Cependant, en dépit de cet apaisement, le JOMO n’est pas un modèle réaliste dans ce monde « over-connected ». Nous entrons désormais dans une nouvelle phase : The Joy of Hiding Out (JOHO), que l’on pourrait qualifier de phase de maturité. Nous limitons notre consommation d’informations sur les réseaux sociaux, nous sélectionnions ces réseaux et, le plus important, nous limitons notre empreinte. Comme l’explique Chris Hoffmann, du site MakeUseOf : « De nombreux utilisateurs semblent s’éloigner de la tendance du tout-partage sous leurs noms, et empruntent désormais un pseudonyme, comme il pouvait exister autrefois sur MSN Messenger».

La montée en puissance des réseaux sociaux de niche, qui permettent notamment des interactions privées entre utilisateurs, est l’illustration même de l’adoption du JOHO. Whatsapp, le service de messages privés, aurait acquis 25 millions d’utilisateurs par mois depuis que Facebook l’a racheté en Février. Et alors que Snapchat, l’application de partage de photos « furtives », à priori destinée aux adolescents, poursuit son succès, le phénomène s’étend désormais aux marques qui trouvent leur intérêt dans ces « petits encas » d’information.

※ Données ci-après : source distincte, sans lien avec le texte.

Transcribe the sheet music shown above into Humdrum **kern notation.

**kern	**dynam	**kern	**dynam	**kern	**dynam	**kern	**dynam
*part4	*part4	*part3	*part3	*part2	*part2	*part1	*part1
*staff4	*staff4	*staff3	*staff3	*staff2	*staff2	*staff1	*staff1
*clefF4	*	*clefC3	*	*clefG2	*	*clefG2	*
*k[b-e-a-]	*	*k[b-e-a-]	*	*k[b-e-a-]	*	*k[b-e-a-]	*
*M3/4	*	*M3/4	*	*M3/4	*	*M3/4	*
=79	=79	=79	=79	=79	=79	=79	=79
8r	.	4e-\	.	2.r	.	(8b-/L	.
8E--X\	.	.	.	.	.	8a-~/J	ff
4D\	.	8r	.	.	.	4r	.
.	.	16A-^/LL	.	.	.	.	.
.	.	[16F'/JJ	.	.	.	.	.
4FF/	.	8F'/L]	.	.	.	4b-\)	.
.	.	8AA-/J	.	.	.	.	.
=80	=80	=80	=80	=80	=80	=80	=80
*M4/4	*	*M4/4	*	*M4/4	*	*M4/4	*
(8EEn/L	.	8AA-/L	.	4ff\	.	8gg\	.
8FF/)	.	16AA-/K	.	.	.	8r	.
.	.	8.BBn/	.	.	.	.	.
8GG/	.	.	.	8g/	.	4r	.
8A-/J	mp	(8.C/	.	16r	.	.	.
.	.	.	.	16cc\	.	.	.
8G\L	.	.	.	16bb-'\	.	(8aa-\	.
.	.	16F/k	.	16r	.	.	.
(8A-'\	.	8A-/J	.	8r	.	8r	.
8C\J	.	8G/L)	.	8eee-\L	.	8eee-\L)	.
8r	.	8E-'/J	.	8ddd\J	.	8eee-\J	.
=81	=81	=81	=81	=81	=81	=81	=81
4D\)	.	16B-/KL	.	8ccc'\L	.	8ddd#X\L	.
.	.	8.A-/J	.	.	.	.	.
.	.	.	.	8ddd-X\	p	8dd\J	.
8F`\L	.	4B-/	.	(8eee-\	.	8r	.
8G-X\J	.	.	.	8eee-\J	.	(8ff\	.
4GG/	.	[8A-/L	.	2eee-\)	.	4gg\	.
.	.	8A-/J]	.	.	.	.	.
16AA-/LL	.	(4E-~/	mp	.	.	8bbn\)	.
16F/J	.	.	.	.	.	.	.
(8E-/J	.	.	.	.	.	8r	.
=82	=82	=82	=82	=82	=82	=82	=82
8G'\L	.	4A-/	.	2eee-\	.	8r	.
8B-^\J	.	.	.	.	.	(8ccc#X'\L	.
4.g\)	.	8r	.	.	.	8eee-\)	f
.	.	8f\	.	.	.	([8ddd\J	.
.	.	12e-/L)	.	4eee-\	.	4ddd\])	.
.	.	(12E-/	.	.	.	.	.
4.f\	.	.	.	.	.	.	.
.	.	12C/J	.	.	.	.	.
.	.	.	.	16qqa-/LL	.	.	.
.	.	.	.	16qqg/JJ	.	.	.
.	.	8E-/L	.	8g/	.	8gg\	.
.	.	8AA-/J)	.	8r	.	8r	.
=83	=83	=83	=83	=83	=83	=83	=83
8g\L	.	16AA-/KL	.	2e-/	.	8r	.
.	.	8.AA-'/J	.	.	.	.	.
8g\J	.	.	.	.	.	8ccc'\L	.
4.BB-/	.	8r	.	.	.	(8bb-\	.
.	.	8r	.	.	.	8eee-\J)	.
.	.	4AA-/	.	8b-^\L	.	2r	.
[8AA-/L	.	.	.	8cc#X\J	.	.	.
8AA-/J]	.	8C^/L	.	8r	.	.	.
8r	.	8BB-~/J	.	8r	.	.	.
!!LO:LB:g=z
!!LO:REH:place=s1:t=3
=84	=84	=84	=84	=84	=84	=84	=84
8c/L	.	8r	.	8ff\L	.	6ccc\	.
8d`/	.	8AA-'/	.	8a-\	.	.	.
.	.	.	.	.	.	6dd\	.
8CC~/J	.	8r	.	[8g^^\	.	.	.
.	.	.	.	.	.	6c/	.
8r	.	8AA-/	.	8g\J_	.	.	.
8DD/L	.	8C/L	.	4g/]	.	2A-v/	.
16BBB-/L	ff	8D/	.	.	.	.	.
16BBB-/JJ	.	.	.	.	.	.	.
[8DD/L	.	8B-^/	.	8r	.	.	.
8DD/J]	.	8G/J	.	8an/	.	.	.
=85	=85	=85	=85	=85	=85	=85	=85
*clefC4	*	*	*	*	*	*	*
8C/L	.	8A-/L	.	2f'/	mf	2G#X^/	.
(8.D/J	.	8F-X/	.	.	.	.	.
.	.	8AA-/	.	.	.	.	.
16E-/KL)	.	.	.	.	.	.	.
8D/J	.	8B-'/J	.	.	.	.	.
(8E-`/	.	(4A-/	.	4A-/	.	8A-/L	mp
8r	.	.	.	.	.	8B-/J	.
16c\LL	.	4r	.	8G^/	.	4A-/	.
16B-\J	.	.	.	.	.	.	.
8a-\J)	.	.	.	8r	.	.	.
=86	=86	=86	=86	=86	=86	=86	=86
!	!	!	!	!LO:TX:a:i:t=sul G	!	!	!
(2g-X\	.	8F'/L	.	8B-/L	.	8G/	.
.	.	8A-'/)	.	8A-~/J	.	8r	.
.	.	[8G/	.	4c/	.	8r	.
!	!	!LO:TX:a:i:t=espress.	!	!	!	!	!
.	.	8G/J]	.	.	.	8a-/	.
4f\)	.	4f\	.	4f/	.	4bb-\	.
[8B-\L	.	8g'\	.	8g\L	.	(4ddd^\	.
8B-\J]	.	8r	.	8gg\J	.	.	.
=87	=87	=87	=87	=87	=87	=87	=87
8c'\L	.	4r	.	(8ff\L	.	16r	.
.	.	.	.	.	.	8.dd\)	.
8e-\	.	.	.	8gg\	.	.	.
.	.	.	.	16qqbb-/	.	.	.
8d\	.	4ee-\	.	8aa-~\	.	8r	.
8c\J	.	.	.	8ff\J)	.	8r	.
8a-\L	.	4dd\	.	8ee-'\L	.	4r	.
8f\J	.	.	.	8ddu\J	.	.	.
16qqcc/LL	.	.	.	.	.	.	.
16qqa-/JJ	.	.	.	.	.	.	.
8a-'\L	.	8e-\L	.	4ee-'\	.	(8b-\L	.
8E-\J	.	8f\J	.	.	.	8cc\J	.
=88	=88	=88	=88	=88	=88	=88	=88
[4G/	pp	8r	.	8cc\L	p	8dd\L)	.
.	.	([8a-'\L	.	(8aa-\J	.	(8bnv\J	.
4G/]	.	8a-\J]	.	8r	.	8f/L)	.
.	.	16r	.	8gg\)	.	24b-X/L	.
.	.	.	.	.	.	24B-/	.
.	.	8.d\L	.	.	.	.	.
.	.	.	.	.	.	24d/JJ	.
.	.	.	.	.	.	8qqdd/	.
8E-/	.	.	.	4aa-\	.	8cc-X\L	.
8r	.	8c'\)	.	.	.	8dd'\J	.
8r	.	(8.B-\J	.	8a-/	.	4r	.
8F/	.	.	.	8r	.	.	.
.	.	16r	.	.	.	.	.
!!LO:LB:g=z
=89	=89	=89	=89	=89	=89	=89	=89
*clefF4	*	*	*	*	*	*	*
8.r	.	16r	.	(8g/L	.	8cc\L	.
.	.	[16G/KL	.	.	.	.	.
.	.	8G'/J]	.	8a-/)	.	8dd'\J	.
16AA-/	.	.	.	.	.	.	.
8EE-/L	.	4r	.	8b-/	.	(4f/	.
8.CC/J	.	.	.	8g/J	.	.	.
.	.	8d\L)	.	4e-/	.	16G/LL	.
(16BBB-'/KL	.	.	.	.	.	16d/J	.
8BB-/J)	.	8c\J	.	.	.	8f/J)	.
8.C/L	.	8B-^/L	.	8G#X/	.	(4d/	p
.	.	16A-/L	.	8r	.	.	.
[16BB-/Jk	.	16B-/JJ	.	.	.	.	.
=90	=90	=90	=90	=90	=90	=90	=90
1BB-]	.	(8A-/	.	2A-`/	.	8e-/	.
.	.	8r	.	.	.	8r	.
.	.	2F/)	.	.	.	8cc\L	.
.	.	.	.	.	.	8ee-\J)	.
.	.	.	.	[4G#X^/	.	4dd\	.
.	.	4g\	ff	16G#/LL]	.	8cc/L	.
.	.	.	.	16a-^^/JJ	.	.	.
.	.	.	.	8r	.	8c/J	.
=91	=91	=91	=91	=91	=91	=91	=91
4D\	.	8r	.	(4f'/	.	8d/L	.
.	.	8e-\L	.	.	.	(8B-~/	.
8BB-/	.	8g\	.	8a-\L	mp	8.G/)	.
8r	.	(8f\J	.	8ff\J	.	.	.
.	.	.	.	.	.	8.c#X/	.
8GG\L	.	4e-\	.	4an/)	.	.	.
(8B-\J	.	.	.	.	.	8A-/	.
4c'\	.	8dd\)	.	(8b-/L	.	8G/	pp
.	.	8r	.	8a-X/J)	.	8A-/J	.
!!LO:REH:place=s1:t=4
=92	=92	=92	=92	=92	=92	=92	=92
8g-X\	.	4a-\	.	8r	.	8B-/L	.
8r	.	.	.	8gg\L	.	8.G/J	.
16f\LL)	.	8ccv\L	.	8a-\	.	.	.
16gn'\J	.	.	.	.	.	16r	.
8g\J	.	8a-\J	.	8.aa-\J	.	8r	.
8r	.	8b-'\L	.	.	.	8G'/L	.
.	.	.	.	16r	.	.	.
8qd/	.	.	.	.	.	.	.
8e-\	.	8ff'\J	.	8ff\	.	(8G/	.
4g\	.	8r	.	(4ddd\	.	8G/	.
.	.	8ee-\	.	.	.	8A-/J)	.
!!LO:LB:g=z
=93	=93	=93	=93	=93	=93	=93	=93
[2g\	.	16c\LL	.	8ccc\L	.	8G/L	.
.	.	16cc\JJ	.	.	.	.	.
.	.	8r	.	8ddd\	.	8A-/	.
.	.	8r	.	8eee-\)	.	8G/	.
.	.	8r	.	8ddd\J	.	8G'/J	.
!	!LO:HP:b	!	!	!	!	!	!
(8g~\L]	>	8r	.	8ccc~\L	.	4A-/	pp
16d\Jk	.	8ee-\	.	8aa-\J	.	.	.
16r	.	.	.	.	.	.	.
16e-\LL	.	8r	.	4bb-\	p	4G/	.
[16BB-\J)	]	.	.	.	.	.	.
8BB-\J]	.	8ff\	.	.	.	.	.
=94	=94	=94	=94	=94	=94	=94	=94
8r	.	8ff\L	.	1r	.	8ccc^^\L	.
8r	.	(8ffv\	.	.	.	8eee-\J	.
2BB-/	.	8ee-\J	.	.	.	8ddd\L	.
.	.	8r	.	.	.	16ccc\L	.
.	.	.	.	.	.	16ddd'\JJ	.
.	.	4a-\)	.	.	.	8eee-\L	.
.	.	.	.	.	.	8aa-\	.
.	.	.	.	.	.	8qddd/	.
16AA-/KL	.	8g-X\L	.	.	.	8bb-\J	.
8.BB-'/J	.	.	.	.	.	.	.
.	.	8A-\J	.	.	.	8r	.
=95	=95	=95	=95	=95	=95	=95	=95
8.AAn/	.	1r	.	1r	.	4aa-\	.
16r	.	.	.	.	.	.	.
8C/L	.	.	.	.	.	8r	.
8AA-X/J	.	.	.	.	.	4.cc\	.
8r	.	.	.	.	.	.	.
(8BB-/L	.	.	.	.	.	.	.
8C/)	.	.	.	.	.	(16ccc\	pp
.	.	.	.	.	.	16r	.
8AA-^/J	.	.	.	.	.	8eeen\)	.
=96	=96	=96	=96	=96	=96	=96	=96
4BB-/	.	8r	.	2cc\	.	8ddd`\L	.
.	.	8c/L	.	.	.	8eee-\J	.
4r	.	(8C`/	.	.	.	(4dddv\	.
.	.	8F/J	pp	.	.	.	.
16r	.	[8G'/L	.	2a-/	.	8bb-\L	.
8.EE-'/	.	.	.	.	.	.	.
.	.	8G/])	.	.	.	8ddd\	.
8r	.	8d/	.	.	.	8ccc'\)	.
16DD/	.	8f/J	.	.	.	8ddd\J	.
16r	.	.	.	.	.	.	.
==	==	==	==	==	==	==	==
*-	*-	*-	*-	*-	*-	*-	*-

Avec toujours plus d’adeptes, le JOHO pose de nouvelles problématiques intéressantes aux entreprises. Comment peuvent-elles adapter leur communication sur ces nouveaux réseaux, et plus loin encore, comment peuvent-elles toucher les publics à priori non intéressés par des communications de marque intrusives ? Il n’y a pas de réponse simple mais une chose est certaine : Dans une ère soit disant de « déconnexion digitale » nous n’avons jamais été plus connectés. Chacun le fait, c’est juste que plus personne n’en parle.